Cosine,
Thanks a lot for the information! Wonderful stuff.
"GNU Octave is a high-level language, primarily intended for numerical computations. It provides a convenient command line interface for solving linear and nonlinear problems numerically, and for performing other numerical experiments using a language that is mostly compatible with Matlab. It may also be used as a batch-oriented language."
"It is easily extensible and customizable via user-defined functions written in Octave's own language, or using dynamically loaded modules written in C++, C, Fortran, or other languages."

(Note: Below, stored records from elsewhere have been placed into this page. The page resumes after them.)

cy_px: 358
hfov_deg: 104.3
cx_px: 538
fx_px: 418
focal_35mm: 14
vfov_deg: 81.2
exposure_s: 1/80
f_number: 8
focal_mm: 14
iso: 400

As for order execution, most brokers support FIX. You should look at:
http://www.quickfixengine.org/
"QuickFIX is a full-featured open source FIX engine, currently compatible with the FIX 4.0-4.4 spec. It runs on Windows, Linux, Solaris, FreeBSD and Mac OS X. API's are available for C++, Java, .NET, and Python."

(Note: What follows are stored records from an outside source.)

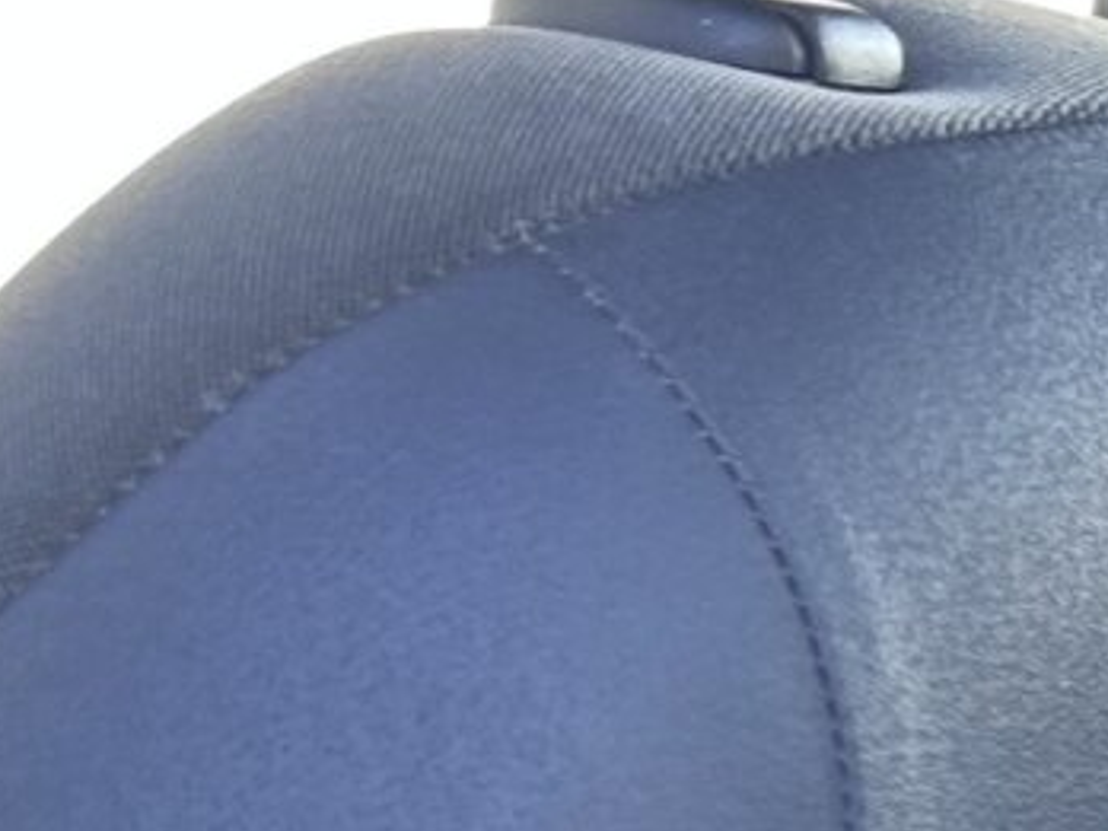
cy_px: 1595
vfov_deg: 7.5
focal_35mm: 191
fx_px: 6114
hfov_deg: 9.2
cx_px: 2780
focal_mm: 5.7
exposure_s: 1/121
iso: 40
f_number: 1.5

It really all depends on what kind of strategy you want to execute. You can continuously feed a database with prices, have octave wait for your trading algorithm on a pipeline to be given computing orders based on the database content, perform its computations, and pass the results back to your trading algorithm for decision making. I dont know much about automated trading softwares, but I believe using commercial software can remove a lot of flexility in how trade execution is tied with strategy. [/B][/QUOTE]

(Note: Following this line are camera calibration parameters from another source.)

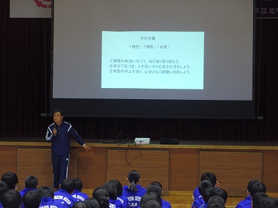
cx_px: 139
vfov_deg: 14.8
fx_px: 803
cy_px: 104
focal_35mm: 100
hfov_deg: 19.6
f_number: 2.5
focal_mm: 21.4
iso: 500
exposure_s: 1/100
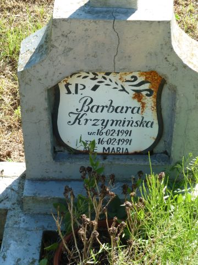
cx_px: 99
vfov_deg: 17.7
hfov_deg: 13.3
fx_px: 847
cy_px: 132
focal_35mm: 111
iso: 160
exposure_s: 1/200
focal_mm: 18.2
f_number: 4.4
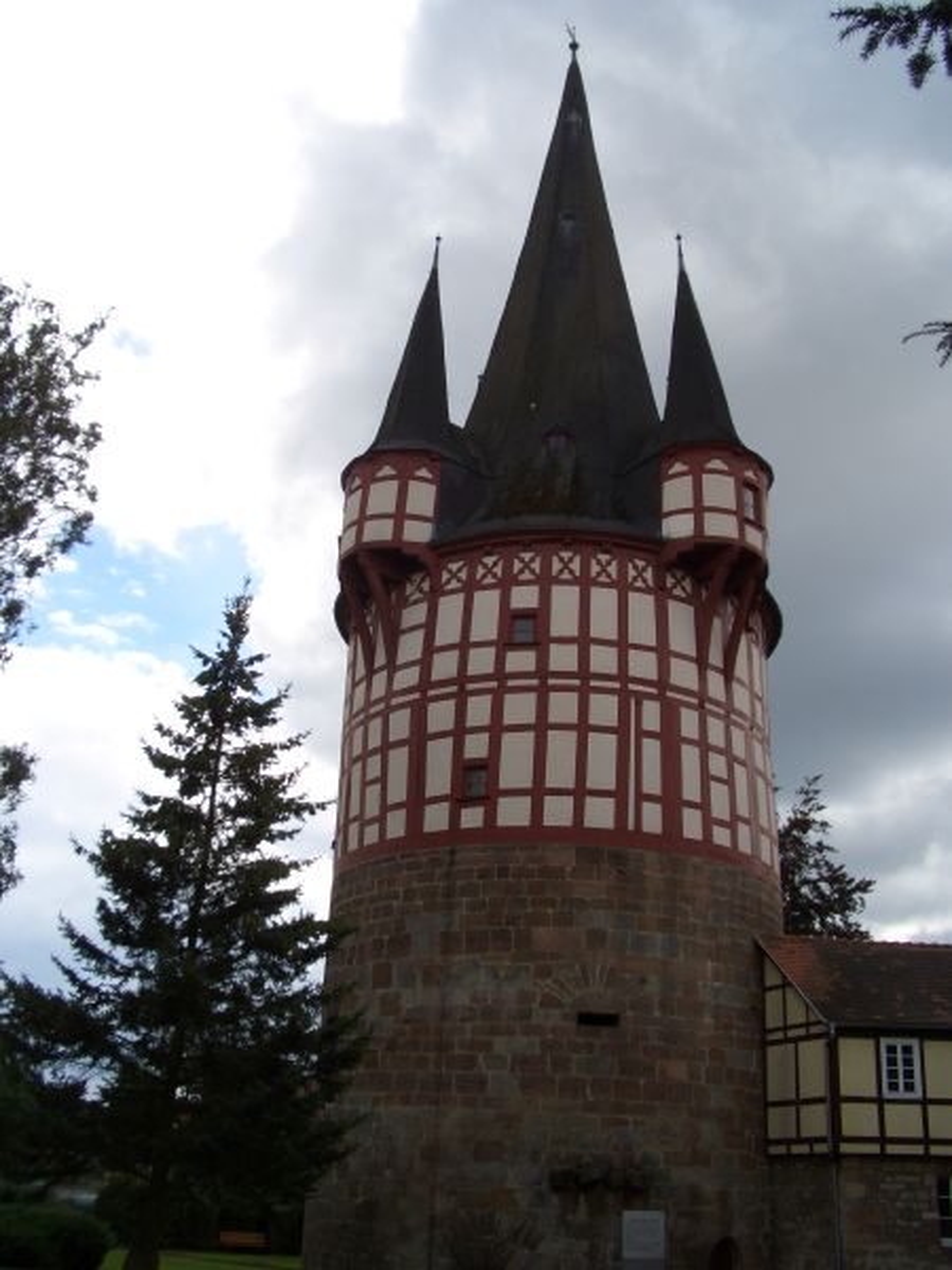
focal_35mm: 35
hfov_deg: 40.7
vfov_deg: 52.6
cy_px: 635
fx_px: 1283
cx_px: 476
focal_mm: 5.8
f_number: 4.3
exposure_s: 1/400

So it seems what you are saying is that I can write a trading algorithm in either C++, Java, .NET or Python, this algorithm ultimately sends orders to QuickFIX, and this algorithm also calls on Octave which can make computations and interface with a data base and any other modules I may have (even in Fortran). Have you been able to compile the trading algorithm together with octave and have used this assembly to execute any orders through direct market access?
So what this also means is that the trading algorithm itself doesn't have to be complicated, since all the numerical computing is done through octave and the execution is done by QuickFIX?
Please take a look at the Apama trading platform at
www.progress.com
see what you think of that. When I was thinking of modifying a commercial package I was thinking of some cheaper ones like Tradestation.
Thanks also for the link on algorithmic trading, very interesting discussion and interesting paper.